Most existing classes stop HIV from using proteins to enter cells, or block HIV's ability to copy itself once inside. However, the absence of new drug development could spark HIV resistance, leaving patients without ready alternatives, said Scott Hammer, a Columbia University professor of medicine.
Approved in 2006, Gilead's Atripla, combining Gilead's Truvada (emtricitabine and tenofovir) and BMS's Sustiva (efavirenz), is the most widely used AIDS treatment. The last drugs in new classes, Pfizer Inc.'s CCR5 blocker Selzentry, and Merck & Co.'s integrase inhibitor Isentress, were introduced in 2007.
Three years ago, seven HIV drugs were in final testing ahead of regulatory approval. None are on the market today, though two remain in the third phase of testing. The number of AIDS drugs in various development stages has dropped from 100 in 2006 to about 60 today, said Courtney Stanton, an analyst with Decision Resources.
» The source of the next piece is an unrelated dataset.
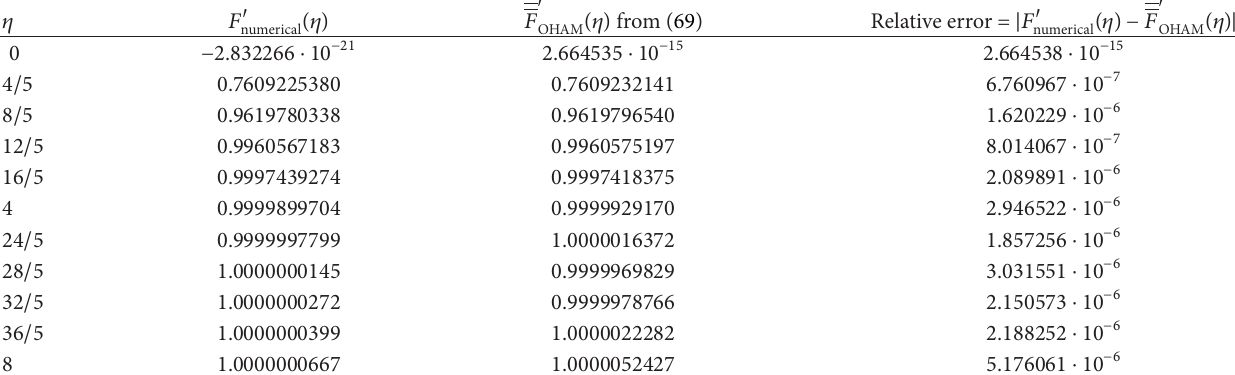
Table 24: Comparison between OHAM results for velocity 𝐹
In just the past year, 10 were discontinued or put on hold. Seven are at the end of development, she said.
In January 2010, Merck abandoned vicriviroc, a drug similar to Selzentry, for treatment-experienced patients, because it did not perform better than existing therapies. With robust treatments available, fewer patients are seeking enrollment into trials, and regulators want longer-term data - 48 weeks rather than 16 weeks.